Quote from: Summa Theologica, Second Part of the Second Part, Question 116
Article 1. Whether quarreling is opposed to the virtue of friendship or affability?

On the contrary, The Philosopher opposes quarreling to friendship (Ethic. iv, 6).

I answer that, Quarreling consists properly in words, when, namely, one person contradicts another's words. Now two things may be observed in this contradiction. For sometimes contradiction arises on account of the person who speaks, the contradictor refusing to consent with him from lack of that love which unites minds together, and this seems to pertain to discord, which is contrary to charity. Whereas at times contradiction arises by reason of the speaker being a person to whom someone does not fear to be disagreeable: whence arises quarreling, which is opposed to the aforesaid friendship or affability, to which it belongs to behave agreeably towards those among whom we dwell. Hence the Philosopher says (Ethic. iv, 6) that "those who are opposed to everything with the intent of being disagreeable, and care for nobody, are said to be peevish and quarrelsome."

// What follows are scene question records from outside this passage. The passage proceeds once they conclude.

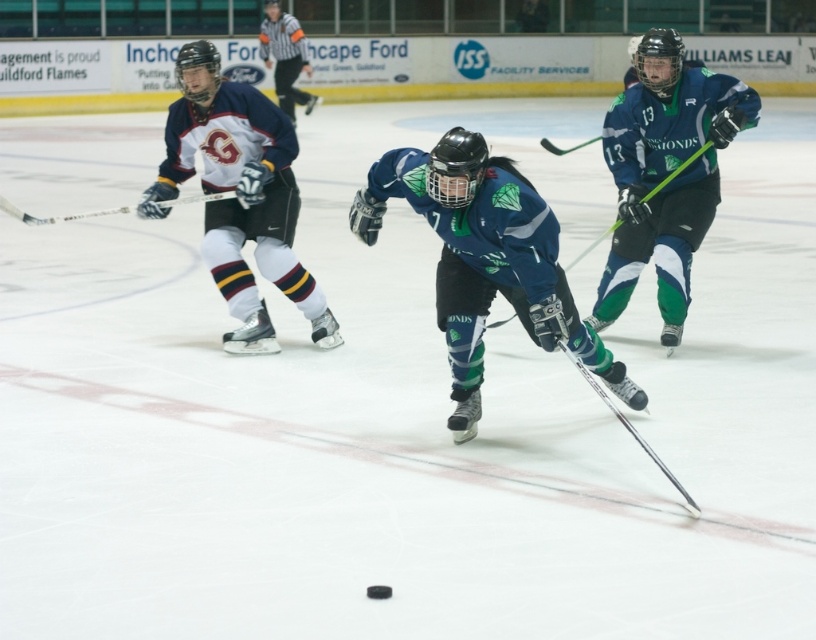
You are a referee watching the ice hockey game. You notice the shiny blue hockey stick at center and the white matte jersey at left. Which object is closer to you?

The shiny blue hockey stick at center is closer to you because it is in front of the white matte jersey at left.

You are a referee observing the ice hockey game. You notice the green matte hockey stick at right and the white jersey at upper center. Which object has a greater width in the image?

The green matte hockey stick at right has a greater width than the white jersey at upper center.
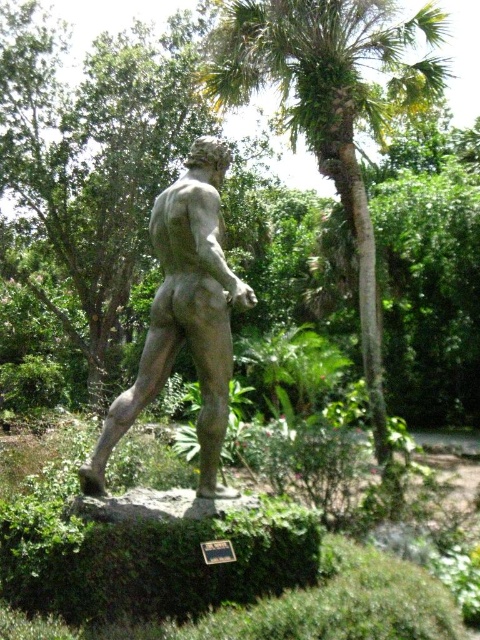
Question: Can you confirm if green leafy palm tree at center is positioned above stone statue at center?

Choices:
 (A) yes
 (B) no

Answer: (A)

Question: Which point appears closest to the camera in this image?

Choices:
 (A) (217, 244)
 (B) (384, 13)

Answer: (A)

Question: Can you confirm if green leafy palm tree at center is positioned to the right of stone statue at center?

Choices:
 (A) yes
 (B) no

Answer: (A)

Question: Can you confirm if green leafy palm tree at center is bigger than stone statue at center?

Choices:
 (A) no
 (B) yes

Answer: (A)

Question: Which object appears closest to the camera in this image?

Choices:
 (A) stone statue at center
 (B) green leafy palm tree at center

Answer: (A)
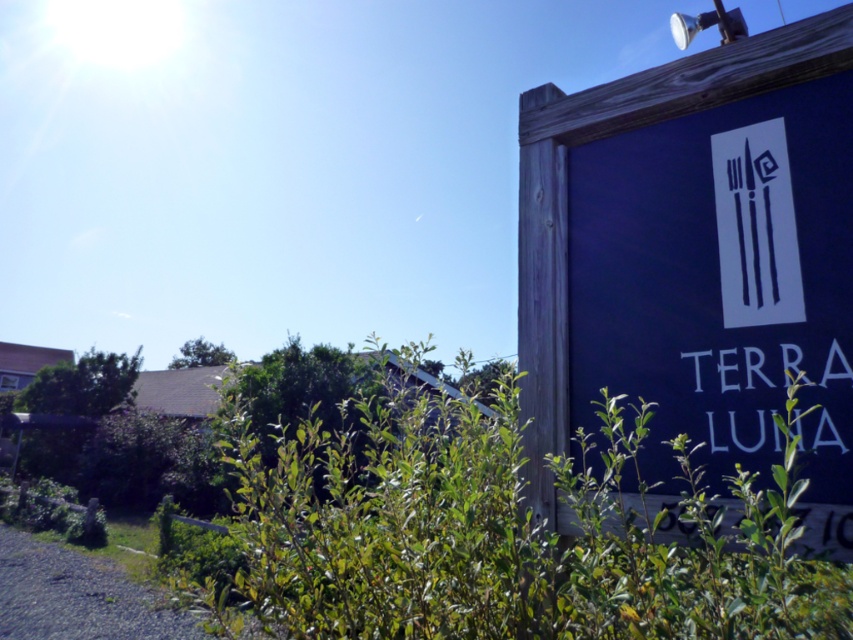
You are a hiker trying to navigate using the dark blue wooden sign at upper right and the green leafy bush at lower center. Which object is located to the right of the other?

The dark blue wooden sign at upper right is positioned on the right side of green leafy bush at lower center.

You are a landscape designer assessing the visibility of the dark blue wooden sign at upper right and the green leafy bush at lower center. Based on their widths, which object might be more challenging to see from a distance?

The dark blue wooden sign at upper right has a smaller width than the green leafy bush at lower center, making it potentially harder to see from a distance due to its narrower size.

You are standing in the outdoor scene and want to take a photo of both the dark blue wooden sign at upper right and the green leafy bush at lower center. Which object should you focus on first to ensure both are in focus?

You should focus on the dark blue wooden sign at upper right first because it is closer to you than the green leafy bush at lower center, so adjusting focus from near to far will help both be in focus.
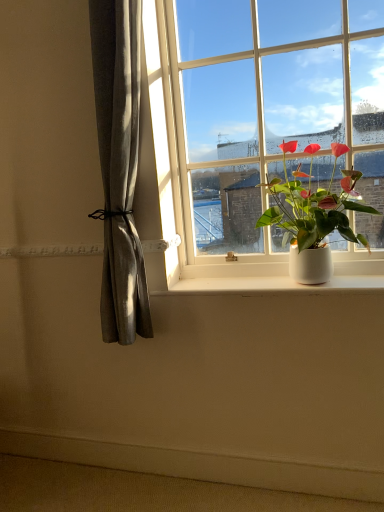
Where is `free region under white smooth ledge at lower center (from a real-world perspective)`? This screenshot has width=384, height=512. free region under white smooth ledge at lower center (from a real-world perspective) is located at coordinates (155, 474).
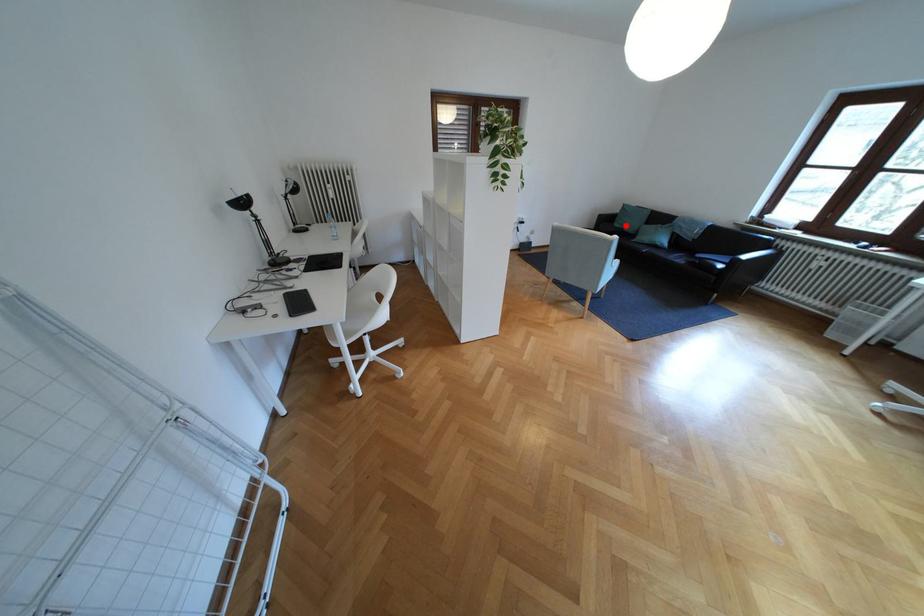
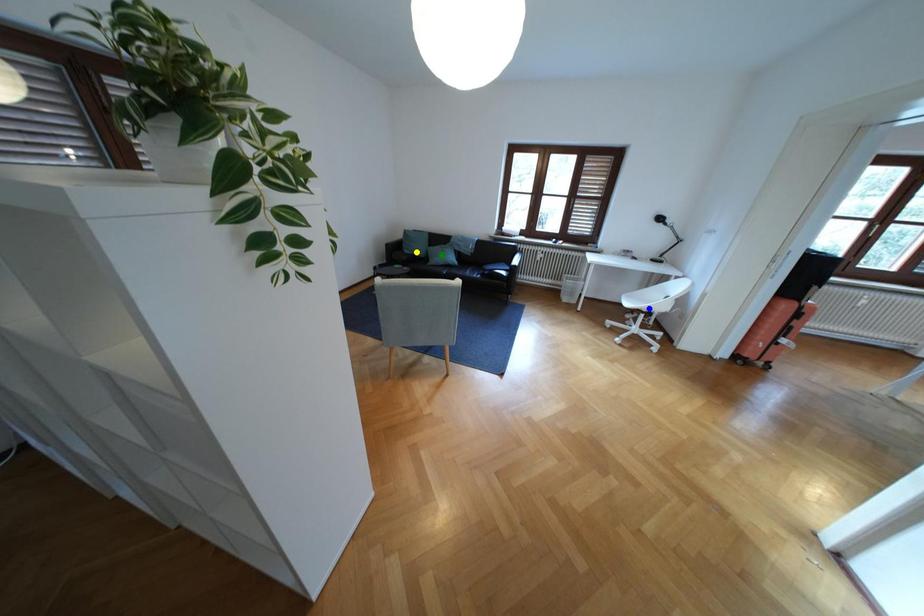
Question: I am providing you with two images of the same scene from different viewpoints. A red point is marked on the first image. You are given multiple points on the second image. Which point in image 2 represents the same 3d spot as the red point in image 1?

Choices:
 (A) green point
 (B) blue point
 (C) yellow point

Answer: (C)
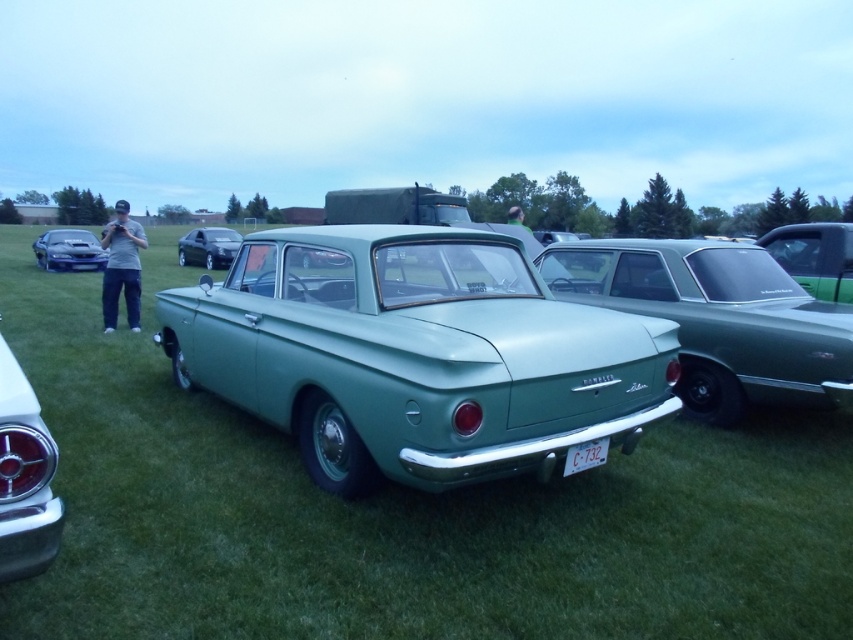
Question: Among these objects, which one is nearest to the camera?

Choices:
 (A) shiny chrome tail light at lower left
 (B) white plastic license plate at center
 (C) satin black car at center

Answer: (A)

Question: Does green matte car at center come behind shiny blue car at left?

Choices:
 (A) no
 (B) yes

Answer: (A)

Article 2. Whether quarreling is a more grievous sin than flattery?

On the contrary, The more a sin is inconsistent with the spiritual state, the more it appears to be grievous. Now quarreling seems to be more inconsistent with the spiritual state: for it is written (1 Timothy 3:2-3) that it "behooveth a bishop to be . . . not quarrelsome"; and (2 Timothy 3:24): "The servant of the Lord must not wrangle." Therefore quarreling seems to be a more grievous sin than flattery.

I answer that, We can speak of each of these sins in two ways. On one way we may consider the species of either sin, and thus the more a vice is at variance with the opposite virtue the more grievous it is. Now the virtue of friendship has a greater tendency to please than to displease: and so the quarrelsome man, who exceeds in giving displeasure sins more grievously than the adulator or flatterer, who exceeds in giving pleasure. On another way we may consider them as regards certain external motives, and thus flattery sometimes more grievous, for instance when one intends by deception to acquire undue honor or gain: while sometimes quarreling is more grievous; for instance, when one intends either to deny the truth, or to hold up the speaker to contempt.